Upstarts
The house I occupied with Bob Hughes and John Klas was cleaned daily by two
middle-aged German chambermaids, although it contained almost no furniture. Being
accustomed to sleeping on the ground, I laid out my sleeping bag on the floor and slept
there for the first week or so. Meanwhile, most of the other officers had managed to
scrounge up beds.
On the whole, our cleaning ladies did a good job for us, cleaning, dusting, and
swabbing the indoor privy, a primitive affair unattached to either a water supply or a
cesspool/sewer, but using a container which had to be emptied daily. However, though
they scrupulously swept and dusted the rest of the house, my bedroom got a lick and a
promise. Every morning as I lay on my back on my bedroll, I could see a cobweb at the
corner of the ceiling. Finally I got tired of the same old cobweb, so I hung around until
the housemaids appeared, took one by the arm, led her into my room, and pointed at the
cobweb. "Tsk, tsk, tsk," I said.
Apparently "tsk" is the same in German as in English, for that evening when I
came home, I found the cobweb gone. Moreover, my room now contained a bed, a chair,
a table, and a vase with flowers in it. Sometimes a wheel doesn't even have to squeak
very loudly to get the grease.
At other times, stronger measures need to be taken. A couple of months later,
there was a problem in one of the larger houses with the hot water supply. The "hot"
water ambled out of the pipes at just above blood heat. There was a coal-burning water
heater, and when our billeting officer complained to the German who tended it, the
temperature improved by about two degrees Fahrenheit .. The stoker said that was the
best he could do with the lousy brown coal which was all that was available. Get him
some good bituminous coal, and he could heat the water.
After several days of parley and a vain search for good coal, our lieutenant lost
patience. Grabbing the man by the shirt front, he said in his best Pidgin German, "Nichs
heisse Wasser, nichs essen!" Since all food was still rationed, this was no empty threat.
And from then on the water boiled out of the faucets.

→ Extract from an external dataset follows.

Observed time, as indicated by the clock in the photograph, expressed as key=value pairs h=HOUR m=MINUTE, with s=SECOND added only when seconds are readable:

Capt Van den Bark, a devoted family man, was appointed town Provost Marshall,
with the mission of keeping the soldiers of the battalion from violating laws or
regulations such as not entering any house or building inhabited by civilians, not carrying
their weapons except as required for guard or some other authorized duty, and not getting
drunk and/or disorderly.
Van didn't know much about law enforcement, but he took the job seriously and
set out learn as much as he could about Schwandorf and its possible pitfalls. For instance,
he immediately went to the German police chief and demanded the locations of local
brothels. The chief assured him, "Why, Lieutenant, you don't have to resort to that! You
can have any woman in town."
Van blushed heatedly and explained his purpose.